Apache Drill 1.0 tears into data, with or without Hadoop

Drill 1.0 queries Hadoop data via SQL, but may have a life of its own outside of the framework

Apache Drill 1.0 tears into data, with or without Hadoop

How many ways can you mine Hadoop data with plain old SQL queries? Lots, but Apache Drill, one of the most versatile of the bunch, has hit its 1.0 milestone, and it's set to work with more than Hadoop alone.

Drill is an open source implementation of Google's Dremel/BigQuery engine. It was designed to query multiple kinds of data, including unstructured JSON, structured CSVs, the Apache Parquet format for columnar storage, schemas in Apache Hive's Metastore, and more conventional structured data sources.
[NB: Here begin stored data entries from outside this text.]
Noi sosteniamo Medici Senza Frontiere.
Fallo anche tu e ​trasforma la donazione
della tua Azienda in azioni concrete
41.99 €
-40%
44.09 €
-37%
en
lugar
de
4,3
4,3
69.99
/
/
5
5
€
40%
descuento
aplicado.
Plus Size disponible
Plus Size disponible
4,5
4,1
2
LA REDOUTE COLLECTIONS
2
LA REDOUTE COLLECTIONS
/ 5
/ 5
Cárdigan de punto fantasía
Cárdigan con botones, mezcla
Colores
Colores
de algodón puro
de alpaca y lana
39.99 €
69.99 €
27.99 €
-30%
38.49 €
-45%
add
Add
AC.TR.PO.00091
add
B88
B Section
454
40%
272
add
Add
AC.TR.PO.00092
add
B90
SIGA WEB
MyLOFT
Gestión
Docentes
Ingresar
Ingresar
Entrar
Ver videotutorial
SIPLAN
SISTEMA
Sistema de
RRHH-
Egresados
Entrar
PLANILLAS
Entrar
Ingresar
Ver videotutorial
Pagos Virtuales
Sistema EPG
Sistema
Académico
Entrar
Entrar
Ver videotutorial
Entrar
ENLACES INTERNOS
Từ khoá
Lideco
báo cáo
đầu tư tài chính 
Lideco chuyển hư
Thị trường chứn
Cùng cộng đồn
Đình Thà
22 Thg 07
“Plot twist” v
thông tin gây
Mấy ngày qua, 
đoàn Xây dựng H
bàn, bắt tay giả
Aside from needing nothing more than ANSI SQL to run queries and using conventional ODBC/JDBC connectors to allow access to the data, Drill doesn't require schemas to be defined for the data before querying. This means less involvement from IT to prepare data for analysis; anyone with a suitable tool set and the proper permissions can plug in and begin querying.
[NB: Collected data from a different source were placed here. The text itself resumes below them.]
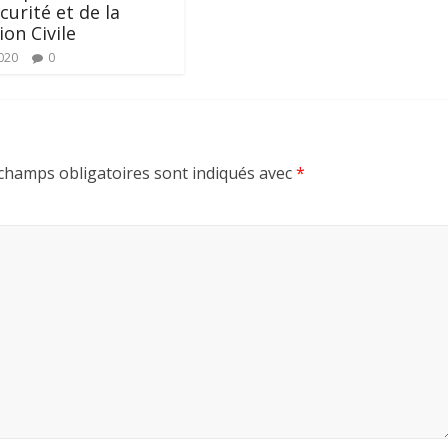
curité et de la
ion Civile
020
0
champs obligatoires sont indiqués avec
*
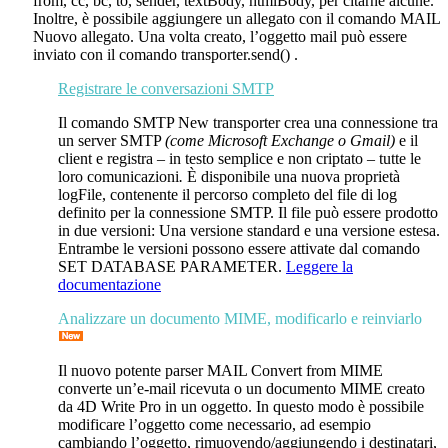
from
,
cc
,
bc
,
to
,
sender
, textBody, htmlBody,
per citarne alcune.
Inoltre, è possibile aggiungere un allegato con il comando
MAIL
Nuovo allegato
. Una volta creato, l’oggetto mail può essere
inviato con il comando
transporter.send()
.
Registrare le conversazioni SMTP
Il comando
SMTP New transporter
crea una connessione tra
un server SMTP
(come Microsoft Exchange o Gmail)
e il
client e registra – in testo semplice e non criptato – tutte le
loro comunicazioni
.
È disponibile una nuova proprietà
logFile
, contenente il percorso completo del file di log
definito per la connessione SMTP. Il file può essere prodotto
in due versioni: Una versione standard e una versione estesa.
Entrambe le versioni possono essere attivate dal comando
SET DATABASE PARAMETER
.
Leggere la
documentazione
Analizzare un documento MIME, modificarlo e reinviarlo
Il nuovo potente parser
MAIL Convert from MIME
converte un’e-mail ricevuta o un documento MIME creato
da 4D Write Pro in un oggetto. In questo modo è possibile
modificare l’oggetto come necessario, ad esempio
cambiando l’oggetto, rimuovendo/aggiungendo i destinatari,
Jack Norris, chief marketing officer for MapR -- makers of a Google Capital-funded Hadoop distribution that offers Drill as a supported component -- described how the 1.0 release was earned by bringing the project to feature completeness for the sake of production environments. The core feature set for Drill has been fixed for some time.
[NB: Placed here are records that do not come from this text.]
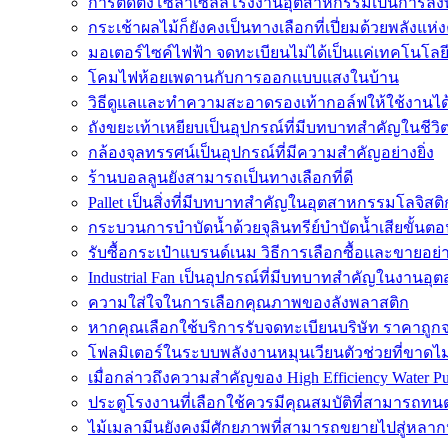
การติดตั้งโซล่าเซลล์โรงงานอุตสาหกรรมเป็นการลงท
กระเช้าผลไม้ก็ยังคงเป็นทางเลือกที่เปี่ยมด้วยพลังแห่ง
มอเตอร์ไซค์ไฟฟ้า จดทะเบียนไม่ได้เป็นแค่เทคโนโลยี
โคมไฟห้อยเพดานกับการออกแบบแสงในบ้าน
วิธีดูแลและทำความสะอาดรองเท้ากอล์ฟให้ใช้งานไ
ถังขยะเท้าเหยียบเป็นอุปกรณ์ที่มีบทบาทสำคัญในชีว
กล้องจุลทรรศน์เป็นอุปกรณ์ที่มีความสำคัญอย่างยิ่ง
ร้านบอลลูนยังสามารถเป็นทางเลือกที่ดี
Pallet เป็นสิ่งที่มีบทบาทสำคัญในอุตสาหกรรมโลจิสติ
กระบวนการบำบัดน้ำด้วยจุลินทรีย์บำบัดน้ำเสียขั้นตอ
รับซื้อกระเป๋าแบรนด์เนม วิธีการเลือกซื้อและขายอย่
Industrial Fan เป็นอุปกรณ์ที่มีบทบาทสำคัญในงานอ
ความใส่ใจในการเลือกคุณภาพของลังพลาสติก
หากคุณเลือกใช้บริการรับจดทะเบียนบริษัท ราคาถูก
โฟลมิเตอร์ในระบบพลังงานหมุนเวียนตัวช่วยที่ขาดไ
เมื่อกล่าวถึงความสำคัญของ High Efficiency Water P
ประตูโรงงานที่เลือกใช้ควรมีคุณสมบัติที่สามารถทน
ไม้เมลามีนยังคงมีศักยภาพที่สามารถขยายไปสู่หลา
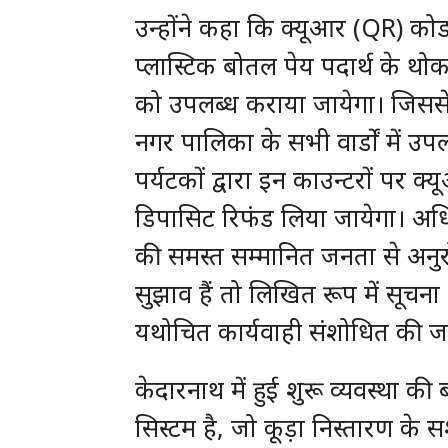
उन्होंने कहा कि क्यूआर (QR) कोड 
प्लास्टिक बोतल पेय पदार्थ के थोक व
को उपलब्ध कराया जायेगा। जिससे
नगर पालिका के सभी वार्डाें में 
पर्यटकों द्वारा इन काउन्टरों प
डिपासिट रिफंड लिया जायेगा। अ
की समस्त सम्मानित जनता से अनुरो
सुझाव हैं तो लिखित रूप में सूचना 
यथोचित कार्यवाही संशोधित की ज
केदारनाथ में हुई शुरू व्यवस्था 
सिस्टम है, जो कूड़ा निस्तारण के 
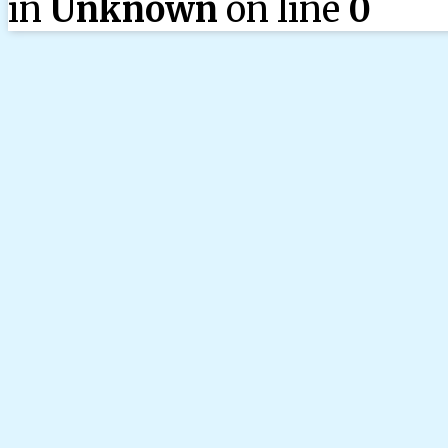
in
Unknown
on line
0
But another key aspect of Drill is its future apart from Hadoop, which is only one of many different kinds of data sources that Drill can query. Many of MapR's partners who are business intelligence providers, said Norris, are providing their perspective and support for Drill. "At the very least, Drill expands their flexibility," he said, "and their ability to access some of these new data formats directly, so that it's bringing self-service [data access] to these systems as well."

As questions arise about how much enterprise uptake can be realistically expected of Hadoop, it's prudent for projects conventionally thought of as Hadoop-centric efforts to have second lives. That includes not only Drill, but other Apache data-crunching projects like Spark. If Hadoop's flame turns out to be bright but short-lived, Drill won't be lacking for other areas to tear into.